The Biblical Perspective of the Chicken Study

Nothing in the actual study goes against what we’d say from the Bible. Chickens have very flexible necks—particularly allowing them to be pushed backwards. The measured angles of the individual backbone connections were obtained through tests in the here and now and are likely repeatable—if you have a grocer to accommodate you! The reason they suggest that fossilized animals are found in these positions is due to their anatomy and the conditions prevalent surrounding their death.

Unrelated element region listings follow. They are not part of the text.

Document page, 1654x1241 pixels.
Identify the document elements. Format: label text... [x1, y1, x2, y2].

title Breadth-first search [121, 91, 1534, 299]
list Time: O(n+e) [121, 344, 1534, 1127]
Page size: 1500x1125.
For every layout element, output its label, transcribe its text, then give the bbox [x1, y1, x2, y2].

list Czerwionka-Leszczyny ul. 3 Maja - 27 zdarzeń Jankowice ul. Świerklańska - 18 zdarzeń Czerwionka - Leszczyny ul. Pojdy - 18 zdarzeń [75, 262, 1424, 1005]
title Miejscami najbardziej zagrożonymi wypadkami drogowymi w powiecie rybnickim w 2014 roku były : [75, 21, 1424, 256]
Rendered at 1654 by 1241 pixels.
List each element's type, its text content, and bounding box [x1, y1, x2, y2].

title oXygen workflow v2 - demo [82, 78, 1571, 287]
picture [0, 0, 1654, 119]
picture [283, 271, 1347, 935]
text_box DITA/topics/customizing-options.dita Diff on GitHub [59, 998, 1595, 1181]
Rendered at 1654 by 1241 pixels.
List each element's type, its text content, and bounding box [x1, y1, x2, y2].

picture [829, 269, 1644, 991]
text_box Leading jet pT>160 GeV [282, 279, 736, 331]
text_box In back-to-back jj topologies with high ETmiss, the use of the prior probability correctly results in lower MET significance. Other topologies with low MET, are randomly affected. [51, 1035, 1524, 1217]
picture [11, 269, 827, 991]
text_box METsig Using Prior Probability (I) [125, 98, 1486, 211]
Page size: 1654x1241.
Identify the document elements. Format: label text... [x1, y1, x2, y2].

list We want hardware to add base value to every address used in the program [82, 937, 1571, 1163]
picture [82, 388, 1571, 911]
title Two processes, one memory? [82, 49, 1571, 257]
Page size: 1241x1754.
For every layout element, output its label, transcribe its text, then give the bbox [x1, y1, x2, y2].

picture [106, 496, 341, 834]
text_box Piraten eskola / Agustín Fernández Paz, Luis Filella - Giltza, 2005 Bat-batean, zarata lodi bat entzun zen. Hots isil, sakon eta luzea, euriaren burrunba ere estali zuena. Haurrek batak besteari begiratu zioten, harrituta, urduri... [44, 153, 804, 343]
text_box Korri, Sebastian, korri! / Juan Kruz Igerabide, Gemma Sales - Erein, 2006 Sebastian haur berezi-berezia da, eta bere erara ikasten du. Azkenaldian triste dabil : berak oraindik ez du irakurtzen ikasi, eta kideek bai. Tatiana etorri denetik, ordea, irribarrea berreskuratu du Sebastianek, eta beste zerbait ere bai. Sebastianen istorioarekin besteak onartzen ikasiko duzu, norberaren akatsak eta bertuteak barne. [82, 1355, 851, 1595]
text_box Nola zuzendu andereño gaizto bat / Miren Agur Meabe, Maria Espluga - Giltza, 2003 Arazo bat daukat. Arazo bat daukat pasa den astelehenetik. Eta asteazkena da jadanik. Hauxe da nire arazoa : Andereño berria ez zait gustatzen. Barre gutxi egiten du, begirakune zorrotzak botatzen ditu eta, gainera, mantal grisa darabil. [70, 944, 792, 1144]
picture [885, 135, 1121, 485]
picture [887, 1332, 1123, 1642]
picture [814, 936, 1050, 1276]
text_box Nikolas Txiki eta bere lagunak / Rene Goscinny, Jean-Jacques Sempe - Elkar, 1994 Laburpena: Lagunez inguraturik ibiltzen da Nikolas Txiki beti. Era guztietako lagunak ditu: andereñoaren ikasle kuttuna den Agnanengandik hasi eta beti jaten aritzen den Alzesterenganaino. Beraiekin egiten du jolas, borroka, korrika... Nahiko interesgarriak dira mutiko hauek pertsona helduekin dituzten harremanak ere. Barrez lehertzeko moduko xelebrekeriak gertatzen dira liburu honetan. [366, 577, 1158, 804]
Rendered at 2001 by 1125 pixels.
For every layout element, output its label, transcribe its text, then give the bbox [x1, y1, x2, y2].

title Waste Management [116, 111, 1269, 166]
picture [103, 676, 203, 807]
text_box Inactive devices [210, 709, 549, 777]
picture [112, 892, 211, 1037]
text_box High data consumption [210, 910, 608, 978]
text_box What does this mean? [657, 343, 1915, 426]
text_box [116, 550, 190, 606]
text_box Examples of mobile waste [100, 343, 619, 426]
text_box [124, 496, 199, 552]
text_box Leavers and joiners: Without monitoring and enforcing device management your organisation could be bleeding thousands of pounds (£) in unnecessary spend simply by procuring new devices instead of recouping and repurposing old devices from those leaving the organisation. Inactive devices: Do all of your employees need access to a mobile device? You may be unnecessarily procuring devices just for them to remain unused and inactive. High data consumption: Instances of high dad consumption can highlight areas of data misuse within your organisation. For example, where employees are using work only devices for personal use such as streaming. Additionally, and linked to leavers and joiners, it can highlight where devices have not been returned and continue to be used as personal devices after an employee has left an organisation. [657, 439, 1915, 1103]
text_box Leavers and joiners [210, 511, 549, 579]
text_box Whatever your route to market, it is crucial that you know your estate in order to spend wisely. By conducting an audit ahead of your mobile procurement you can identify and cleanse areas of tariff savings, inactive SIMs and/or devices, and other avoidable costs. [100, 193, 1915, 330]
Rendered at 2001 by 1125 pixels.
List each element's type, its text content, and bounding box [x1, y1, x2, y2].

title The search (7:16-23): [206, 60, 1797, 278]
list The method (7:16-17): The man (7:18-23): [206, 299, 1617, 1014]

The only issue we’d have is these scientists assuming (because of their evolutionary beliefs) that chickens are related to dinosaurs. Creationists believe birds (chickens) weren’t even created on the same day as dinosaurs, according to Genesis. Birds were created on Day Five and land animals on Day Six. And from a biblical model of origins, birds came before dinosaurs, not afterwards as evolutionists teach. Dinosaur vertebrae are different from chickens’; however, it may be that there are enough similarities for this flexibility issue to be relevant to some varieties of dinosaurs with comparable neck-to-body lengths. And, of course, we’ll write off that comment against water currents in the news source as journalistic bias.